A short post reminding them of the facts, using the subject line I mentioned, would be nice.
THX
Oh, and one more thing… ;)
I am not subscribed there, so it would be a real help if you could add my email address to the CC line, and then I can reply — putting all of the others that I have on my CC line onto yours, in case you want to make future replies.
Alright, I’ve looked over the thread on marc. I’ll give hpet=disable a try at the weekend and then post details to lkml.
I have some good news for me, and some bad news for you. These kernel hackers are really good, and Yinghai was finally able to use a “quirk” approach to solve the problem with 2 systems that were experiencing the regression.
Once I discovered your May posts to LKML, I had hoped to get you involved quickly enough to prevent a quirks-based approach — because I suspect that the changes in the original problematic commit will affect more people than just we two. No way is the kernel team going to want separate quirks for each person who reports a hanging kernel!
My advice is for you to get involved again while this is still fresh. I actually have to leave LKML ASAP because of an embarassing problem with my email client — I was temporarily forced to use my ISP’s webmail system, but it’s broken header support messes up threading in their inboxes — but I make a last argument that they should consider the possibility that they will be facing dozens of quirks when 2.6.26 hits the major distros. (I hope I’m wrong, of course.)
My hardware is radically different from yours, so I’m very sure that the patch which solves my troubles will not help you at all.
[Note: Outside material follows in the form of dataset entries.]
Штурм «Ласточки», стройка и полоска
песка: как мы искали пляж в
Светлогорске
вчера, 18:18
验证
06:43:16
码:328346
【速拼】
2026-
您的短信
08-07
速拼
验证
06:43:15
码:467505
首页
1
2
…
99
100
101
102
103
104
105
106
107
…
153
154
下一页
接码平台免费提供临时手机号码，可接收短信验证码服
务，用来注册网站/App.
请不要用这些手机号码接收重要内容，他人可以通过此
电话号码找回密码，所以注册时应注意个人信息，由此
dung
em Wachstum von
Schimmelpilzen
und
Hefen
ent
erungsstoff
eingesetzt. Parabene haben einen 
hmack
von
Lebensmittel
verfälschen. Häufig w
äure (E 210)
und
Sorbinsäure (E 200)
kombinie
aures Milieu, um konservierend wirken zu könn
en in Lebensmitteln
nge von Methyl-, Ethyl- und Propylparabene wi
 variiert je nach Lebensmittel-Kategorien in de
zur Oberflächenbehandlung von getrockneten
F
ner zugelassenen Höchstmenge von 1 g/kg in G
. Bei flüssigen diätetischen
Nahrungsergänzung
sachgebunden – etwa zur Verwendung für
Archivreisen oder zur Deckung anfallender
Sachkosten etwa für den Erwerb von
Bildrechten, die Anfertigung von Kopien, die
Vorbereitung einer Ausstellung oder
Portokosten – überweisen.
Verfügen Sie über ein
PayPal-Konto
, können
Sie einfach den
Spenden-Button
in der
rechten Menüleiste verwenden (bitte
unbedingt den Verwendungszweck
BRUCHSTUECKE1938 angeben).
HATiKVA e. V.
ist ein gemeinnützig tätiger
Sorry I didn’t find you sooner!
One last update before I leave you alone.
Ingo Molnar and Yinghai Lu continued to work on this after my last comment here. They provided a more generic solution — which works on my hardware, and *should* work on other hardware as well — so hopefully you are covered now.
The fix should make it into 2.6.27-rc5, and I am hoping to get it into stable 2.6.26.X as well (if possible).
Oh good. Looks like git head works just fine now for me, so whatever it was appears to be fixed.